> [Recorded information]
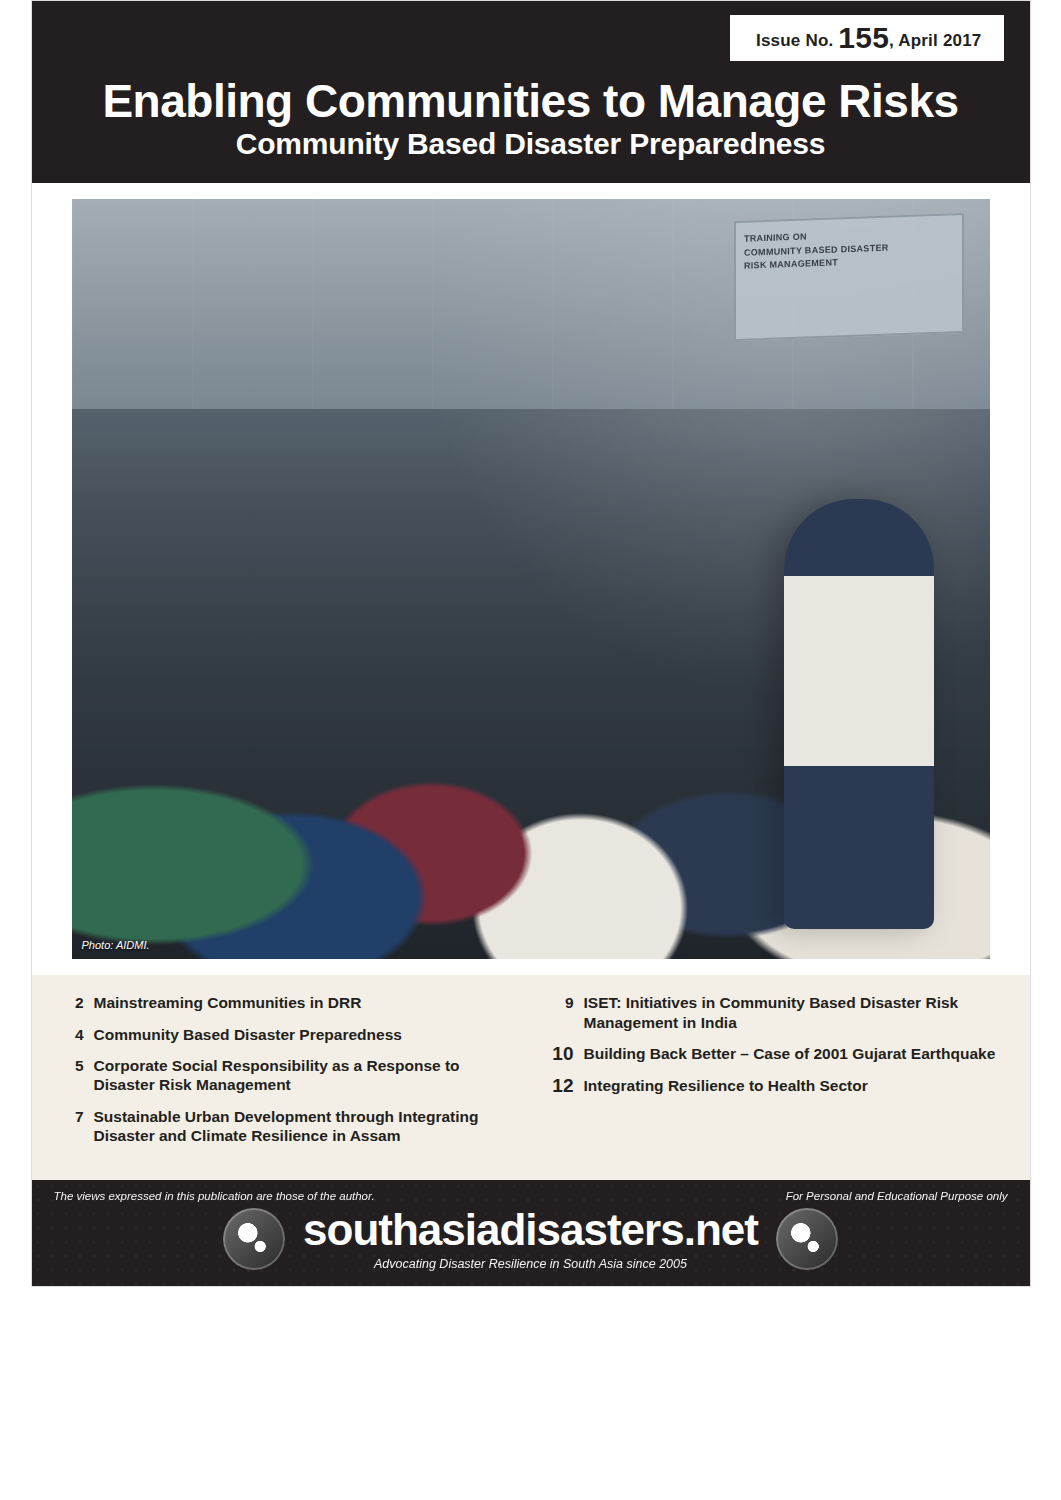Issue No. 155, April 2017
Enabling Communities to Manage Risks
Community Based Disaster Preparedness
Photo: AIDMI.
2 Mainstreaming Communities in DRR
4 Community Based Disaster Preparedness
5 Corporate Social Responsibility as a Response to Disaster Risk Management
7 Sustainable Urban Development through Integrating Disaster and Climate Resilience in Assam
9 ISET: Initiatives in Community Based Disaster Risk Management in India
10 Building Back Better – Case of 2001 Gujarat Earthquake
12 Integrating Resilience to Health Sector
The views expressed in this publication are those of the author. For Personal and Educational Purpose only
southasiadisasters.net
Advocating Disaster Resilience in South Asia since 2005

> [Your instructions] Your answer should consist of the lines from the line with "4 Community Based Disaster Preparedness" through the last line of the data, set down exactly, both included.

> [Solution for this problem]
4 Community Based Disaster Preparedness
5 Corporate Social Responsibility as a Response to Disaster Risk Management
7 Sustainable Urban Development through Integrating Disaster and Climate Resilience in Assam
9 ISET: Initiatives in Community Based Disaster Risk Management in India
10 Building Back Better – Case of 2001 Gujarat Earthquake
12 Integrating Resilience to Health Sector
The views expressed in this publication are those of the author. For Personal and Educational Purpose only
southasiadisasters.net
Advocating Disaster Resilience in South Asia since 2005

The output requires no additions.